Protesters from Dorset-wide breast cancer support groups gathered outside Dorset County Hospital to urge hospital chiefs to retain the under-threat unit in the county town.

Their protest comes amid fears that the unit could close and breast cancer patients would be forced to travel to Poole for treatment.

Hospital interim chief executive Derek Smith is attempting to balance the books of the cash-strapped hospital, which has a £7.5million deficit. A decision on the unit’s future is expected to be made by December 15.

A police escort led more than 50 protesters – including past and present breast cancer sufferers – from the hospital into Dorchester town centre, where leaflets were handed out.

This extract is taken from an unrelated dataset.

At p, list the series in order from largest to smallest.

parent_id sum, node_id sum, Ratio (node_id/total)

Women wore pink wigs and carried pink balloons in a unified show of support for the unit, which has been rated one of the best in the country.

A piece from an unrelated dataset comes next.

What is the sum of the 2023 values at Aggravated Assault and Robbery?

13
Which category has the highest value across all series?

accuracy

Liz Fearon, of West Stafford, said: “Mr Smith may only be here for the short term but we’re here for the long term. This is about the women coming behind us who will get breast cancer and who will have to slog to Poole and back from places like Lyme Regis, full of chemotherapy.”

Local breast cancer patients currently travel to Poole Hospital for radiotherapy but mastectomy and lumpectomy surgery takes place at DCH. These procedures, including chemotherapy and pill administration, face the axe from the hospital.

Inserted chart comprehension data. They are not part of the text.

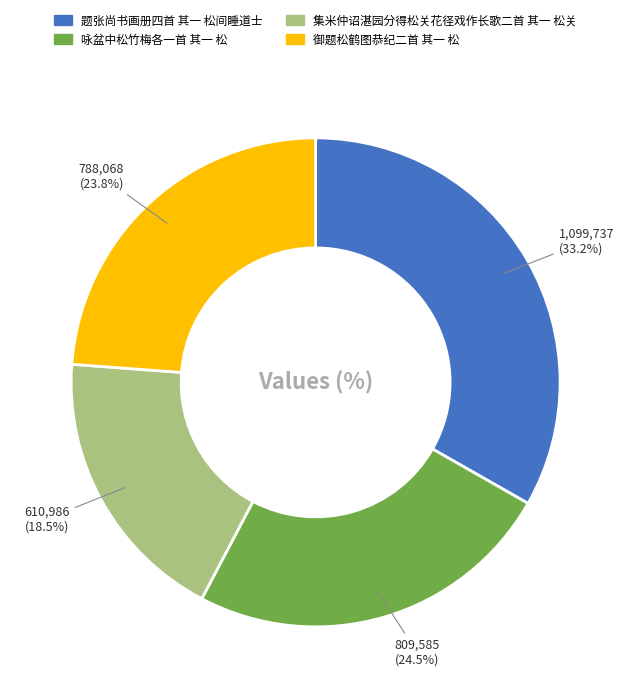

Count the number of slices in the pie.

4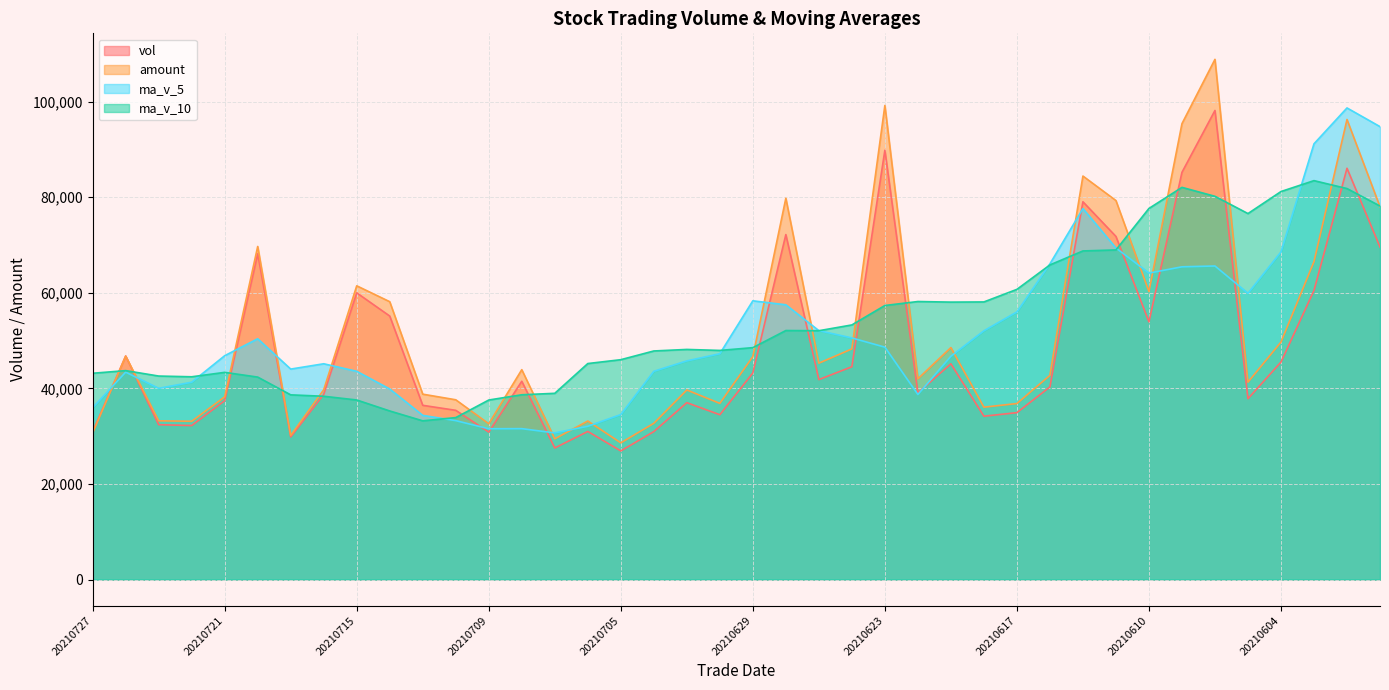

True or false: ma_v_10 and amount cross at least once.

True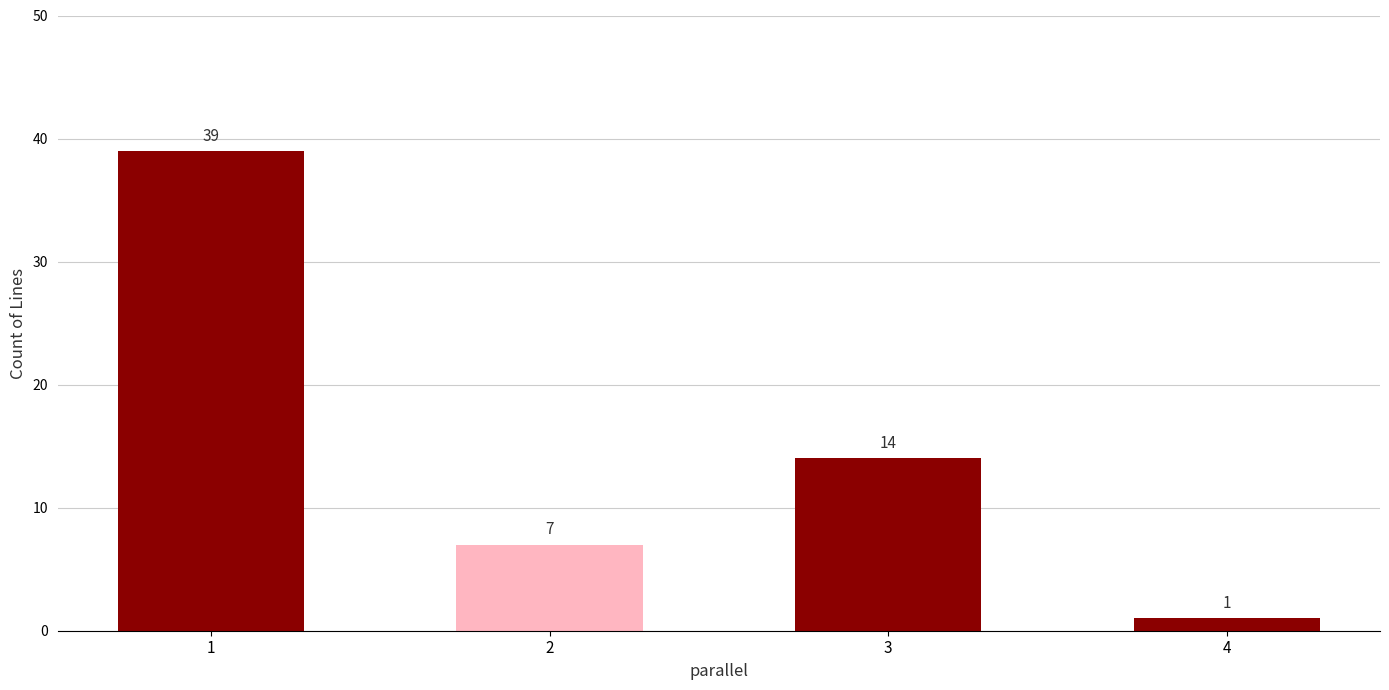

Between 1 and 2, which is larger?

1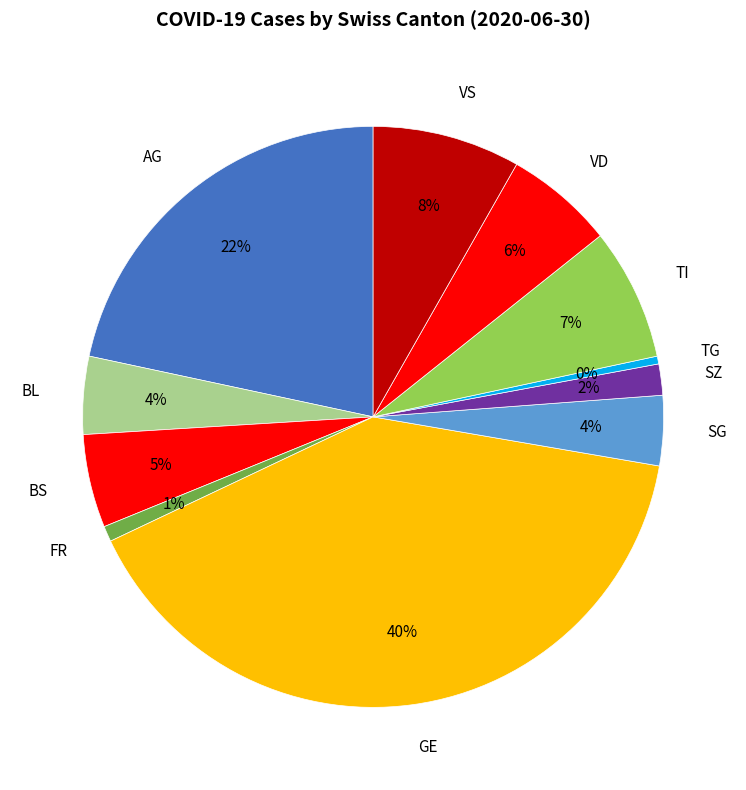

Is there a majority slice in this chart?

No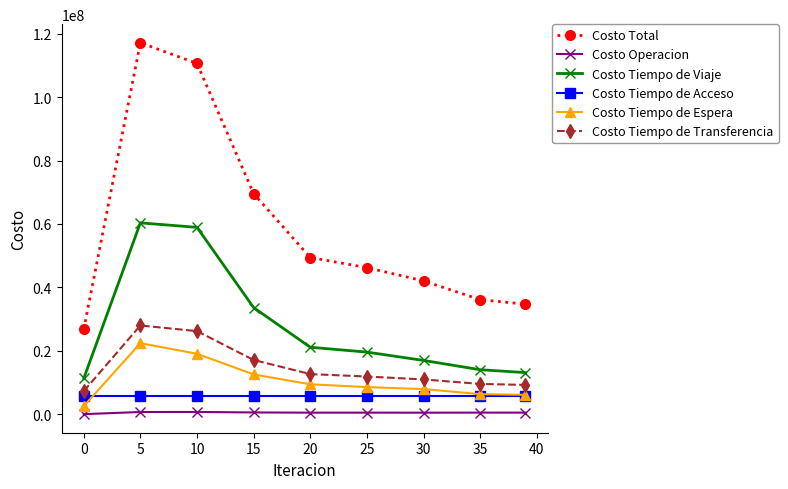

How many values in the Costo Tiempo de Transferencia series are below 11869955?

4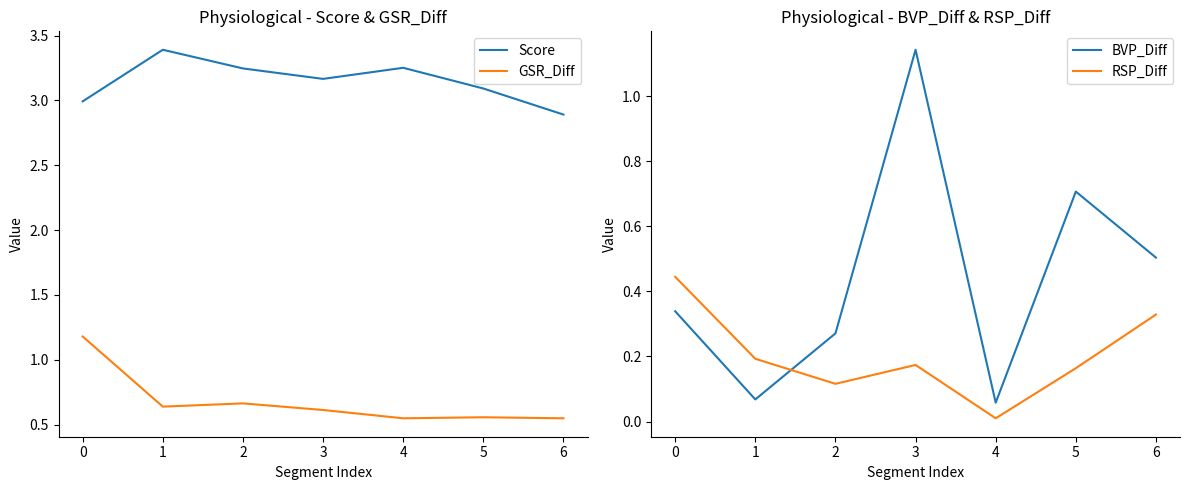

At how many categories does at least one series exceed 2?

7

Bridport breast cancer support group leader Norma Dilbey, of Marshwood, said patients from the west of DCH’s service area would face a 100-mile round trip to Poole for life-saving treatment.

Dorchester resident Manuela Smith said: “I had breast cancer and a double mastectomy. I don’t think I’d have survived if I had to travel to Poole.”

Wendy Nightingale has collected thousands of signatures on petitions left at GP surgeries in and around Weymouth, Portland, Dorchester and Bridport.

She said: “Most of the women here are breast cancer survivors and they are all here today because they want to show the hospital how important it is to have the service here.

Bridport resident Nicky Imber runs a support group for younger breast cancer sufferers and said women of all ages wanted to raise awareness that the unit was under threat.